Last week I had a new situation, at least new for me. I was representing a native Spanish speaker. I had conducted all of our interviews through an interpreter. He understood some basic English but could not read or write ; he was also illiterate in Spanish. He is, however, a naturalized US citizen and had passed his citizenship exam in English. I was going to argue that my client was illiterate and that in combination of his closely approaching advanced age, and limitation to light work, he would be considered disabled pursuant to Rule 202.09 of the “grids” (Appendix 2 to Subpart P of Part 404 , Medical-Vocational Guidelines). I was worried that the ALJ would find him literate because he passed his citizenship exam. I know the naturalization exam is not a literacy test, but it got me thinking as to whether there was any California case law on the topic. I was surprised to some California law on point.
In an unpublished case, Lopez v. Astrue, CV 09-8136-MLG, United States District Court, C.D. California, Western Division, July 1, 2010, the Judge asked the vocational expert to assume the following concerning the claimant’s language ability,
I am going to say that since he is a naturalized citizen, we’re going to presume that he has adequate ability in English language to communicate and to read and write at least well enough to get along at a basic level in our society.
Based on that hypothetical, the Vocational Expert identified two jobs in the national economy that the claimant could perform: Surveillance System Monitor (DOT 379.367-010) and Information Clerk (DOT 237.367-018). In supporting the judge’s decision, the government argued on appeal that, “Plaintiff must have an adequate ability to communicate in English because he has lived in the United States for 28 years, is a naturalized citizen, and testified that he writes, understands and speaks basic English.”
The Court did not accept the argument that naturalization = literacy. The Court held that the ability to speak basic English was not sufficient to show that the claimant had the ability to perform those jobs, both of which required Level Three Language Development skills. Although the case is not published, it is a useful to see how a federal judge dealt with the issue.

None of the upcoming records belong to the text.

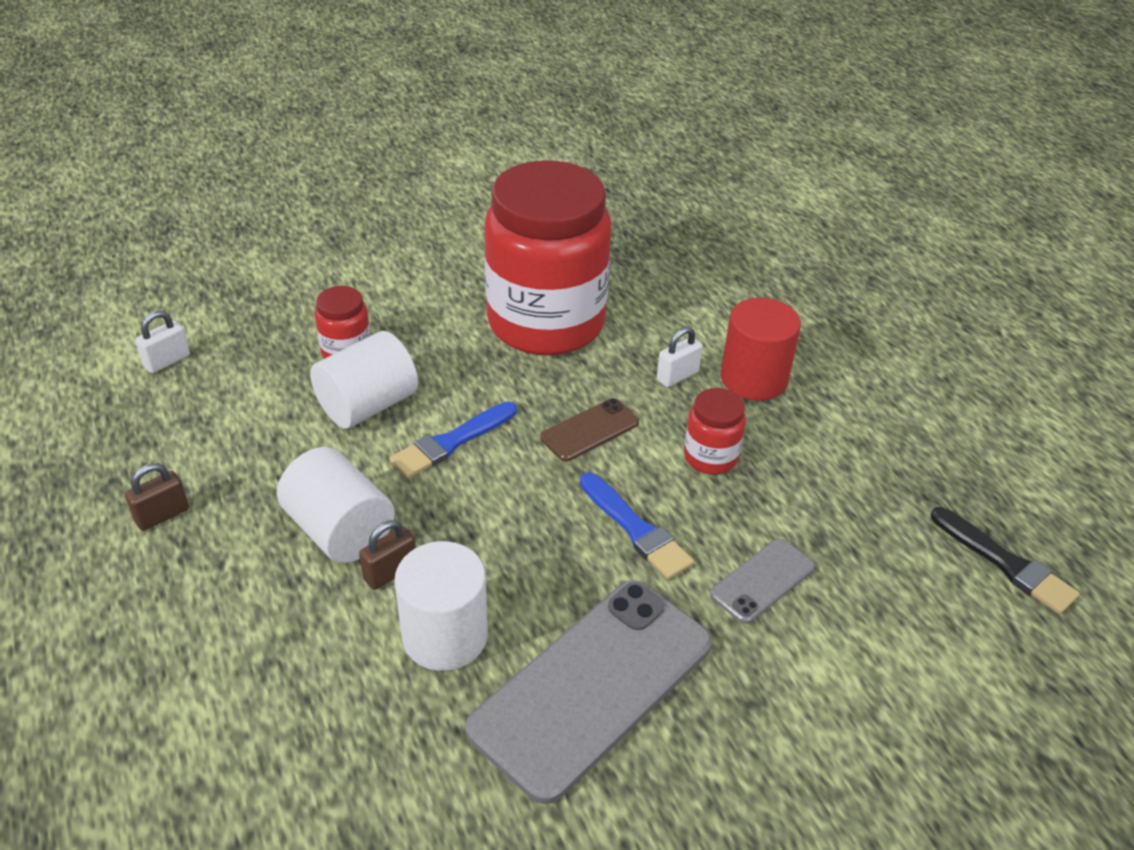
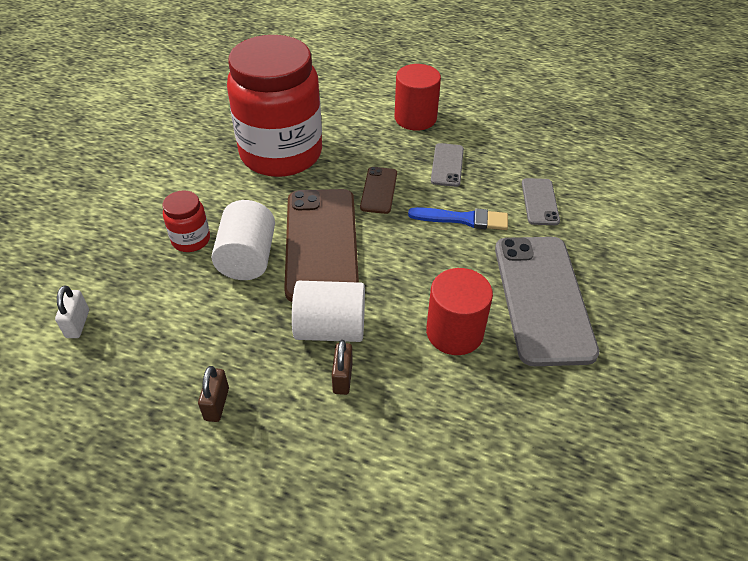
camera: 45 degrees left, 5 degrees up
brown padlock [359,520,416,590] -> brown padlock moved to [332,340,353,395]
blue brush [389,402,517,478] -> brown phone [284,189,359,302]
white cylinder [394,541,488,671] -> red cylinder [426,268,493,355]
white padlock [657,327,703,387] -> none
red jar [684,388,746,474] -> grey phone [431,143,464,187]
black brush [931,507,1080,614] -> none

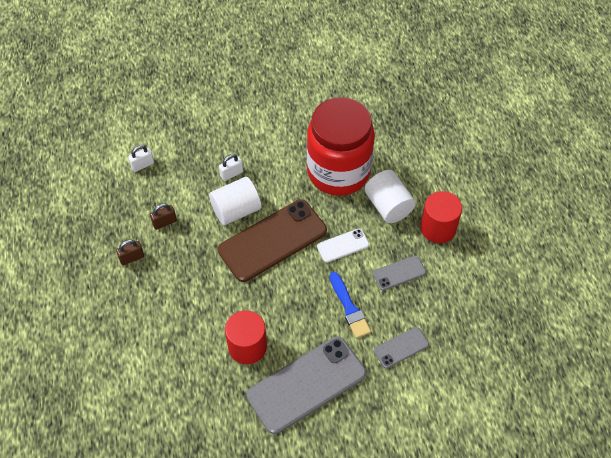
camera: 60 degrees right, 10 degrees up
red jar [163,191,210,252] -> white padlock [219,154,243,181]
white cylinder [292,281,365,342] -> white cylinder moved to [364,170,416,223]
brown padlock [332,340,353,395] -> brown padlock moved to [150,204,177,230]
brown phone [360,167,397,214] -> white phone [317,229,369,262]

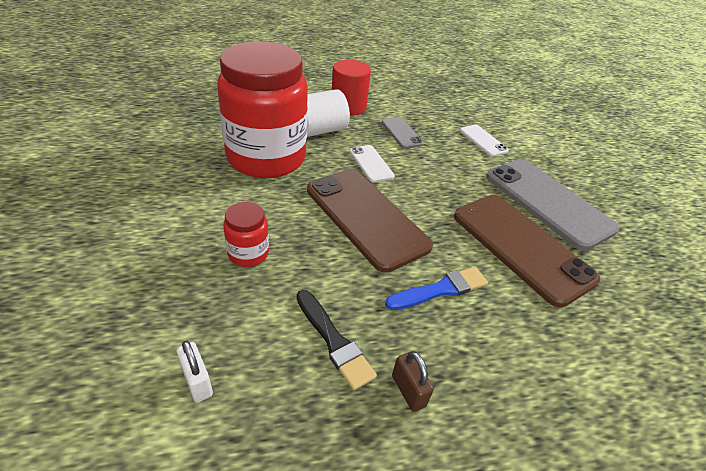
camera: 95 degrees left, 15 degrees down
brown padlock [150,204,177,230] -> black brush [296,290,377,390]
white cylinder [209,177,261,225] -> none
white padlock [219,154,243,181] -> red jar [223,202,269,267]
red cylinder [225,310,267,364] -> brown phone [454,195,600,308]
blue brush [330,272,371,338] -> blue brush moved to [385,267,488,310]
grey phone [374,327,429,369] -> white phone [460,125,509,157]

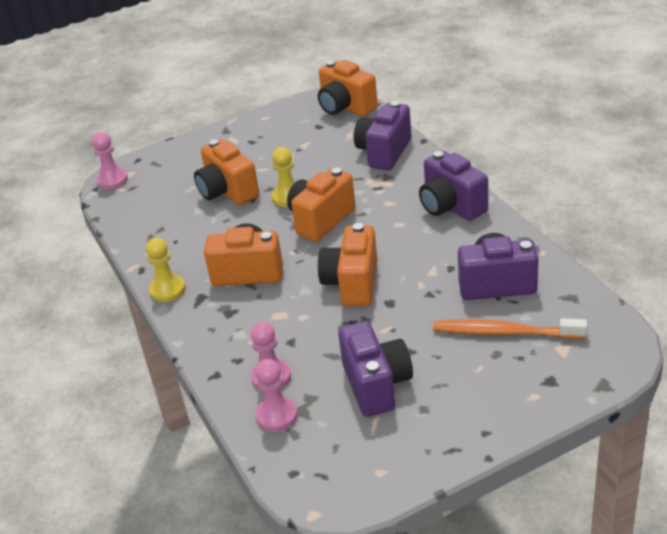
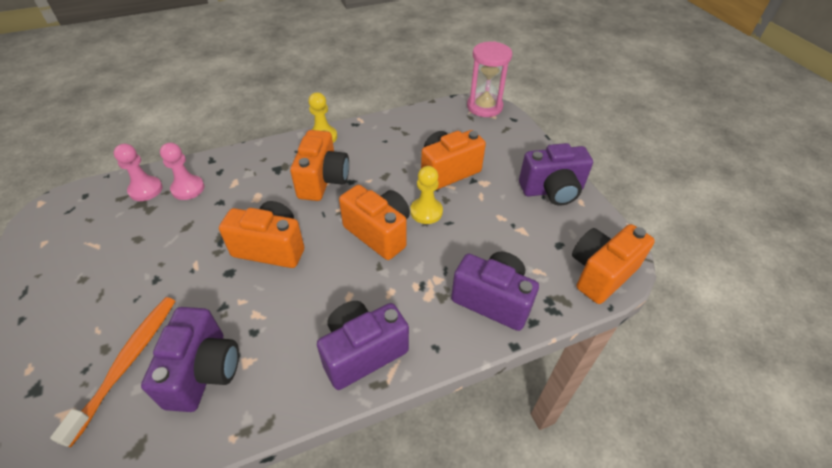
camera: 90 degrees right, 10 degrees up
pink pawn [92,132,128,189] -> pink hourglass [467,41,512,117]
purple camera [338,321,413,417] -> purple camera moved to [519,143,593,206]

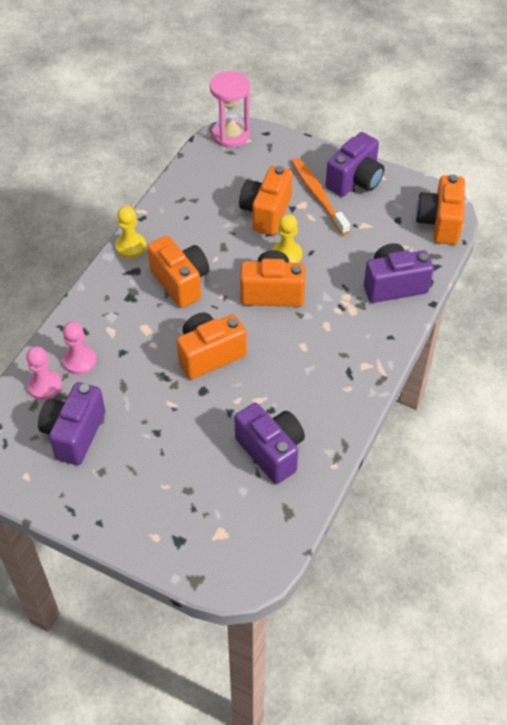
camera: 40 degrees left, 5 degrees up
orange toothbrush [50,297,175,447] -> orange toothbrush moved to [291,158,350,235]
purple camera [317,301,409,390] -> purple camera moved to [38,382,105,465]

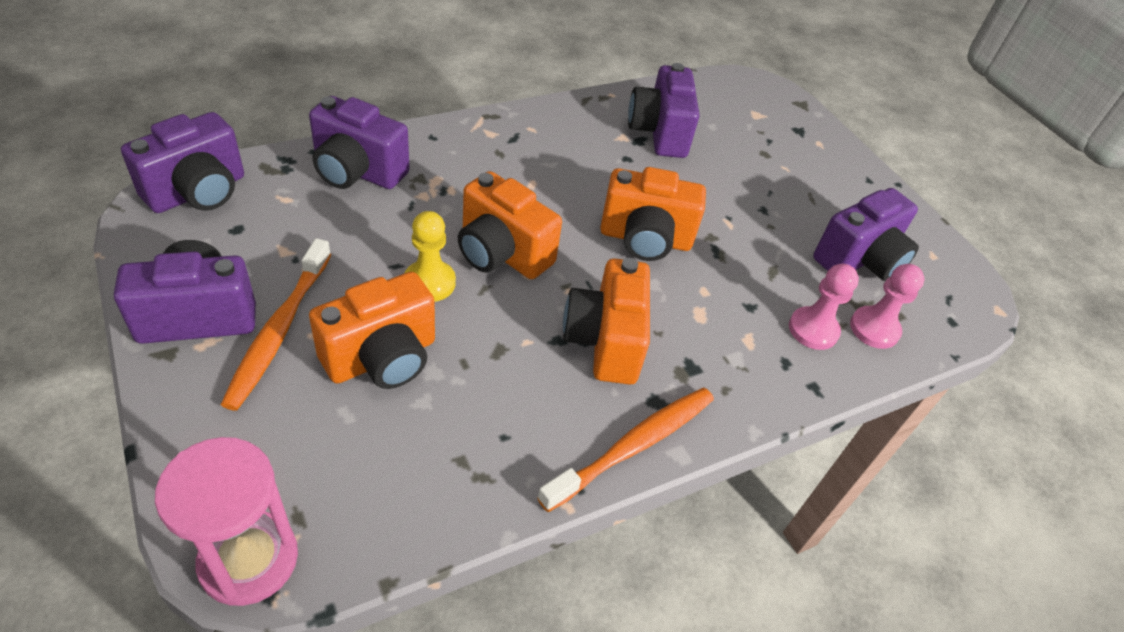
camera: 150 degrees left, 5 degrees down
yellow pawn [115,206,146,258] -> orange toothbrush [537,388,714,512]
orange camera [416,174,465,245] -> purple camera [121,112,244,213]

The Court though cited to a published case on literacy, ” Pinto v. Massanari, 249.F.3d, 840, 843 (9th Cir. 2001). In Pinto, the vocational expert testified that the claimant, who was illiterate in English, could perform her past relevant work as a hand packager, which required Language Level 1, as it was generally performed in the national economy. Id. The Ninth Circuit found that the ALJ “although noting Pinto’s limitation in both his findings of fact and hypothetical to the vocational expert, failed to explain how this limitation related to his finding that Pinto could perform her past relevant work as generally performed.” Id. at 847. With this particular claimant, it appeared that her English was below Level 1 and the Court held that the ALJ must explain how this claimant could perform a job with a language level less than what she had.
Naturalization applicants must prove a basic level of English, not literacy, in order to pass the exam. Passing the exam means an applicant has demonstrated a basic proficiency in English, nothing more. An ALJ cannot assume a level of English simply because an applicant has passed the citizenship exam. Moreover, if a an individual is illiterate, the judge has to explain how the claimant is able to perform the job with the language level that the claimant has. While no one wants to admit to being illiterate, a finding of illiteracy or an inability to communicate in English may make or break the case. It did in mine. We won.